#### Passage for review:
>>

ReLINE Software was a German game development company founded by Uwe Grabosch and Holger Gehrmann in Hannover in 1987.

The company acted first as a developer for Softgold, Rainbow Arts, Golden Games, Magic Bytes, micro-partner, and Robtek; the company later became significantly more independent and co-published games with Magic Byte.

Titles from the eighties include: Operation Hongkong, Drum Studio, Extensor, Hollywood Poker, Space Port, Amegas, Crystal Hammer, Hollywood Poker Pro, Black Gold (also known as Oil Imperium), Dyter-07, and Window Wizard (also known as Window Willy).

Games of the early nineties include Legend of Faerghail, Fate: Gates of Dawn and Centerbase.

Holger Gehrmann and Olaf Patzenhauer continued reLINE Software as a software label in 1993. The games Biing! and Biing! 2 originated from this time. However, the planned development of Oil Imperium 2 was cancelled.

<<

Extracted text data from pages
>>

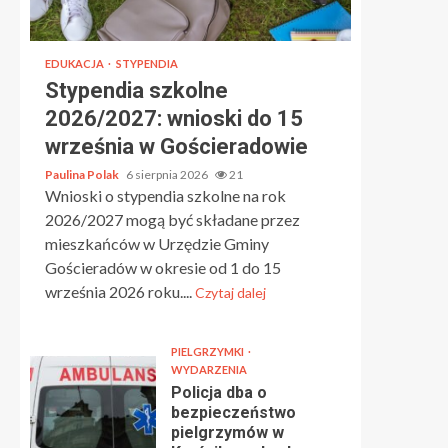
EDUKACJA
STYPENDIA
Stypendia szkolne
2026/2027: wnioski do 15
września w Gościeradowie
Paulina Polak
6 sierpnia 2026
21
Wnioski o stypendia szkolne na rok
2026/2027 mogą być składane przez
mieszkańców w Urzędzie Gminy
Gościeradów w okresie od 1 do 15
września 2026 roku....
Czytaj dalej
PIELGRZYMKI
WYDARZENIA
Policja dba o
bezpieczeństwo
pielgrzymów w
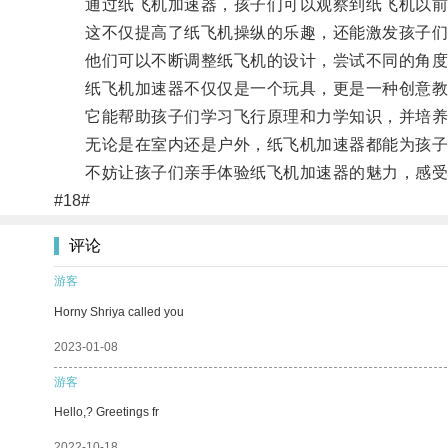
通过纸飞机加速器，孩子们可以观察到纸飞机以前
这不仅提高了纸飞机操纵的乐趣，还能激发孩子们
他们可以不断调整纸飞机的设计，尝试不同的角度
纸飞机加速器不仅仅是一个玩具，更是一种创意教
它能帮助孩子们学习飞行原理和力学知识，并培养
无论是在室内还是户外，纸飞机加速器都能为孩子
不妨让孩子们亲手体验纸飞机加速器的魅力，感受
#18#
评论
游客
Horny Shriya called you
2023-01-08
游客
Hello,? Greetings fr
2022-10-18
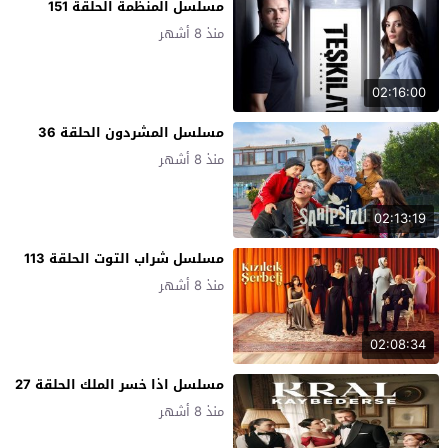
مسلسل المنظمة الحلقة 151
منذ 8 أشهر
02:16:00
مسلسل المشردون الحلقة 36
منذ 8 أشهر
02:13:19
مسلسل شراب التوت الحلقة 113
منذ 8 أشهر
02:08:34
مسلسل اذا خسر الملك الحلقة 27
منذ 8 أشهر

<<

#### Description of the task:
Duplicate the passage on reLINE Software word for word, everything from "The company acted" down to "Dawn and Centerbase.". These records have no connection to the text about reLINE Software.

#### Response to the exercise:
The company acted first as a developer for Softgold, Rainbow Arts, Golden Games, Magic Bytes, micro-partner, and Robtek; the company later became significantly more independent and co-published games with Magic Byte.

Titles from the eighties include: Operation Hongkong, Drum Studio, Extensor, Hollywood Poker, Space Port, Amegas, Crystal Hammer, Hollywood Poker Pro, Black Gold (also known as Oil Imperium), Dyter-07, and Window Wizard (also known as Window Willy).

Games of the early nineties include Legend of Faerghail, Fate: Gates of Dawn and Centerbase.